2. 2. A lighting apparatus control switch according to claim 1, wherein the wireless transceiver can be controlled by a mobile phone via multicast DNS.
3. 3. A lighting apparatus control switch according to any preceding claim, wherein the wireless transceiver can be controlled through a server.
4. 4. A lighting apparatus control switch according to any preceding claim, further comprising an override device which is capable of locking and/or unlocking the control of the lighting apparatus.
5. 5. A lighting apparatus control switch according to any preceding claim, wherein the apparatus is not susceptible to normal fluctuations in the mains supply.
6. 6. A lighting apparatus control switch according to any preceding claim, wherein the apparatus is small enough to fit existing wall sockets.
7. 7. A lighting apparatus control switch according to any preceding claim, wherein the apparatus is capable of providing an override input mechanism which can be used to disable remote control of the switch.

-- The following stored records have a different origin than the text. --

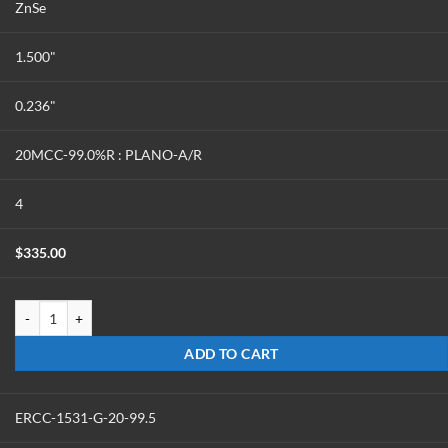
ZnSe
1.500"
0.236"
20MCC-99.0%R : PLANO-A/R
4
$
335.00
ERCC-1524-Z-20-99 quantity
ADD TO CART
ERCC-1531-G-20-99.5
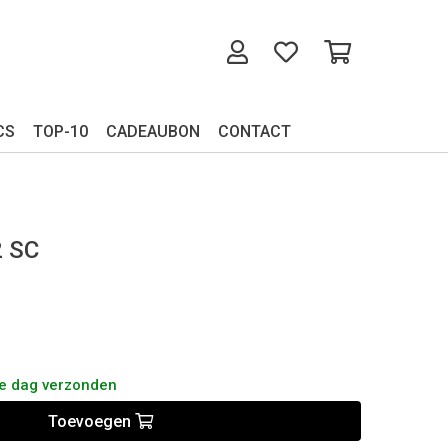
CS
TOP-10
CADEAUBON
CONTACT
2 SC
de dag verzonden
Toevoegen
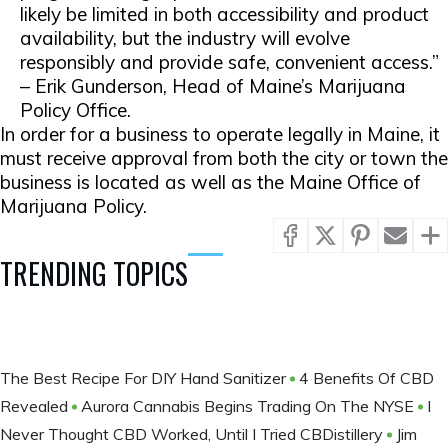
likely be limited in both accessibility and product
availability, but the industry will evolve
responsibly and provide safe, convenient access.”
– Erik Gunderson, Head of Maine’s Marijuana
Policy Office.
In order for a business to operate legally in Maine, it
must receive approval from both the city or town the
business is located as well as the Maine Office of
Marijuana Policy.
TRENDING TOPICS
The Best Recipe For DIY Hand Sanitizer
4 Benefits Of CBD
Revealed
Aurora Cannabis Begins Trading On The NYSE
I
Never Thought CBD Worked, Until I Tried CBDistillery
Jim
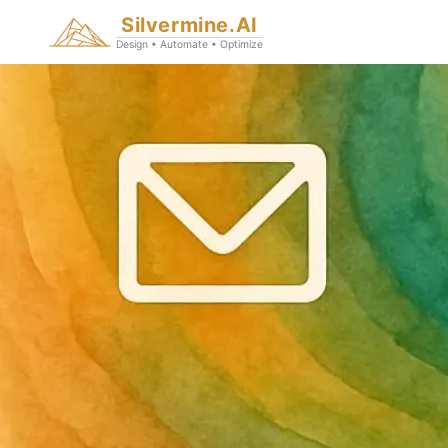
Silvermine.AI
Design • Automate • Optimize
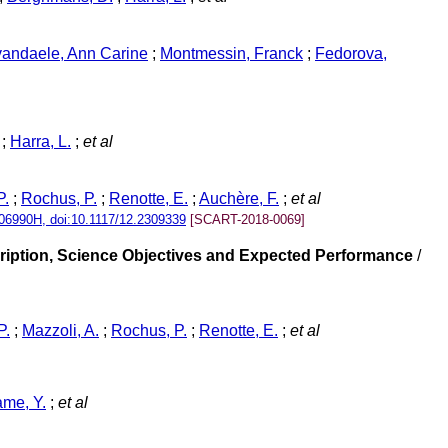
andaele, Ann Carine
;
Montmessin, Franck
;
Fedorova,
;
Harra, L.
;
et al
P.
;
Rochus, P.
;
Renotte, E.
;
Auchère, F.
;
et al
06990H, doi:10.1117/12.2309339
[SCART-2018-0069]
ription, Science Objectives and Expected Performance
/
P.
;
Mazzoli, A.
;
Rochus, P.
;
Renotte, E.
;
et al
ame, Y.
;
et al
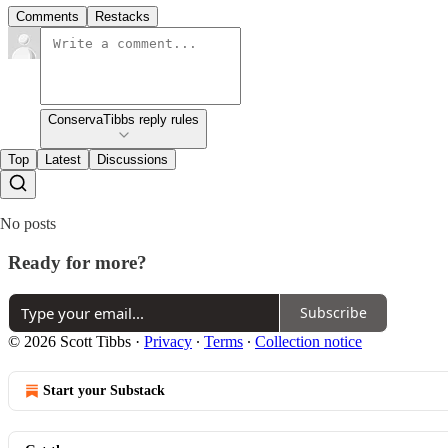
Comments
Restacks
ConservaTibbs reply rules
Top
Latest
Discussions
No posts
Ready for more?
Subscribe
© 2026 Scott Tibbs
·
Privacy
∙
Terms
∙
Collection notice
Start your Substack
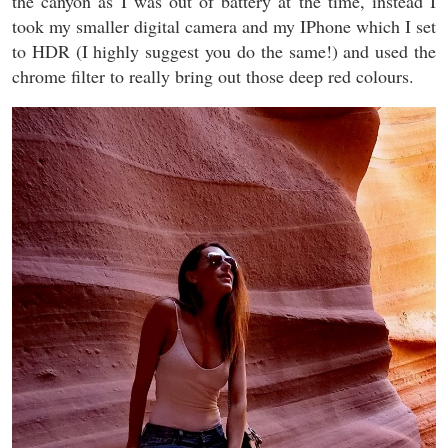
the canyon as I was out of battery at the time, instead I
took my smaller digital camera and my IPhone which I set
to HDR (I highly suggest you do the same!) and used the
chrome filter to really bring out those deep red colours.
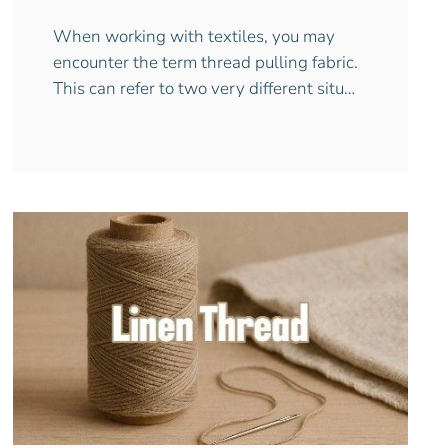
When working with textiles, you may
encounter the term thread pulling fabric.
This can refer to two very different situ…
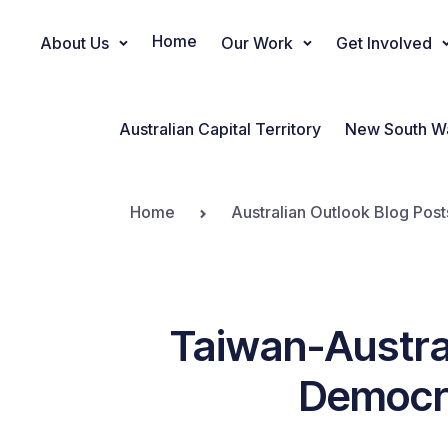
Home
About Us
Our Work
Get Involved
Main Navigation
Australian Capital Territory
New South W
Home
Australian Outlook Blog Post
Taiwan-Austra
Democra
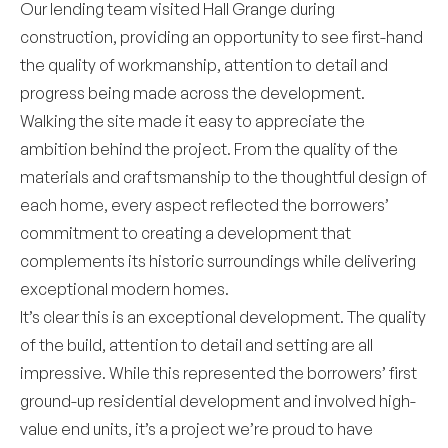
Our lending team visited Hall Grange during
construction, providing an opportunity to see first-hand
the quality of workmanship, attention to detail and
progress being made across the development.
Walking the site made it easy to appreciate the
ambition behind the project. From the quality of the
materials and craftsmanship to the thoughtful design of
each home, every aspect reflected the borrowers’
commitment to creating a development that
complements its historic surroundings while delivering
exceptional modern homes.
It’s clear this is an exceptional development. The quality
of the build, attention to detail and setting are all
impressive. While this represented the borrowers’ first
ground-up residential development and involved high-
value end units, it’s a project we’re proud to have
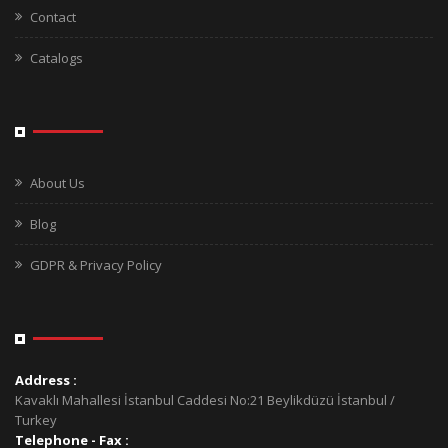
Contact
Catalogs
About Us
Blog
GDPR & Privacy Policy
Address :
Kavaklı Mahallesi İstanbul Caddesi No:21 Beylikdüzü İstanbul /
Turkey
Telephone - Fax :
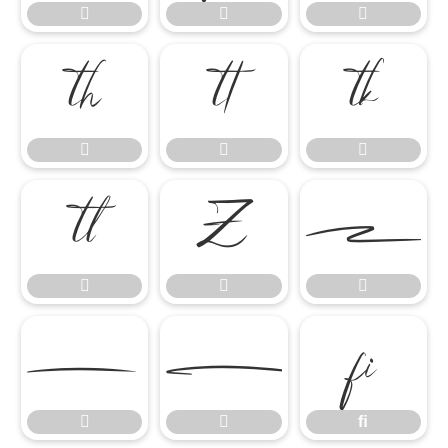

















ﬁ


ﬁ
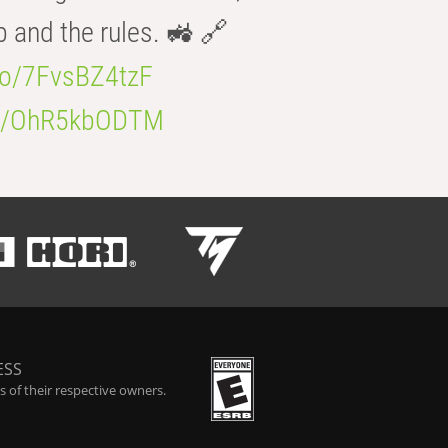
b and the rules. 🚜 🔗
.co/7FvsBZ4tzF
.co/OhR5kbODTM
ESS
 of their respective owners.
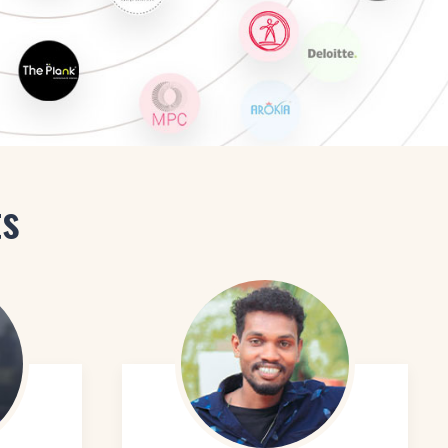
 Design
ts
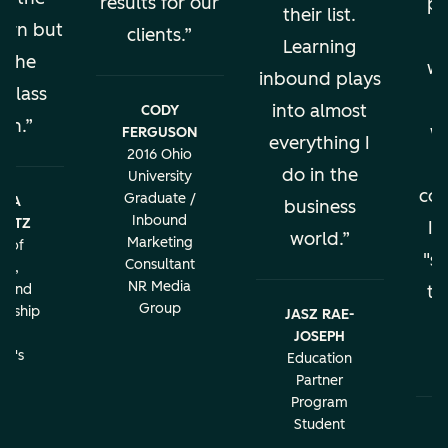
results for our
pe
their list.
earn but
clients.
al
Learning
s the
wo
inbound plays
 class
into almost
CODY
ion.
w
FERGUSON
everything I
2016 Ohio
do in the
University
con
Graduate /
BRA
business
Inbound
LATZ
It
world.
Marketing
r of
"sa
Consultant
ng,
NR Media
g and
th
Group
urship
JASZ RAE-
r
JOSEPH
c
rd's
Education
ity
Partner
Program
Student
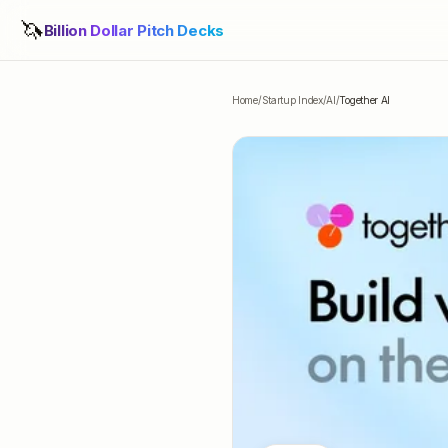
🦄
Billion Dollar Pitch Decks
Home
/
Startup Index
/
AI
/
Together AI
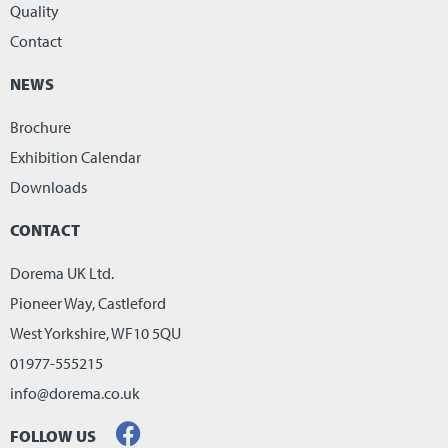
Quality
Contact
NEWS
Brochure
Exhibition Calendar
Downloads
CONTACT
Dorema UK Ltd.
Pioneer Way, Castleford
West Yorkshire, WF10 5QU
01977-555215
info@dorema.co.uk
FOLLOW US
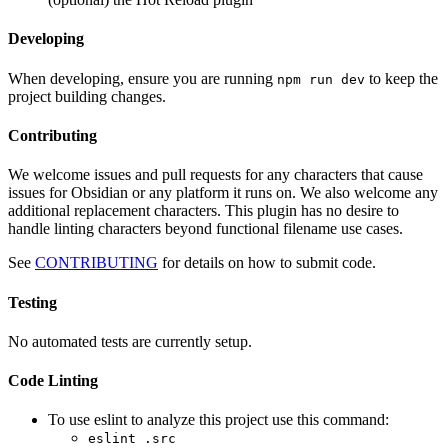
Developing
When developing, ensure you are running
to keep the
npm run dev
project building changes.
Contributing
We welcome issues and pull requests for any characters that cause
issues for Obsidian or any platform it runs on. We also welcome any
additional replacement characters. This plugin has no desire to
handle linting characters beyond functional filename use cases.
See
CONTRIBUTING
for details on how to submit code.
Testing
No automated tests are currently setup.
Code Linting
To use eslint to analyze this project use this command:
eslint .src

8. 8. A lighting apparatus control switch according to any preceding claim, wherein the apparatus comprises a plurality of switches to assume control of the main line, thus allowing for a staircase control scenario known as two-way switching.
9. 9. A lighting apparatus control switch according to any preceding claim, wherein the apparatus is capable of adjusting its operation, pulse width modulation upper and lower limits, and battery recharge levels based on the connected load.
10. 10. A lighting apparatus control circuit which is capable of operating while recharging the battery with minimal leakage current for a prolonged time without unintentionally causing led glow when the load is meant to be switched off.
11. 11. A lighting apparatus control switch according to any preceding claim, wherein the apparatus is capable of operating with minimal leakage current for a prolonged period of time.
12. 12. A lighting apparatus control switch according to any preceding claim, wherein the response rate of the apparatus adapts based on a user's last activity.
13. 13. A lighting apparatus control switch according to any preceding claim, wherein the apparatus can switch the load off, without any visible dimming while still providing enough charge for the circuit operation/battery recharge.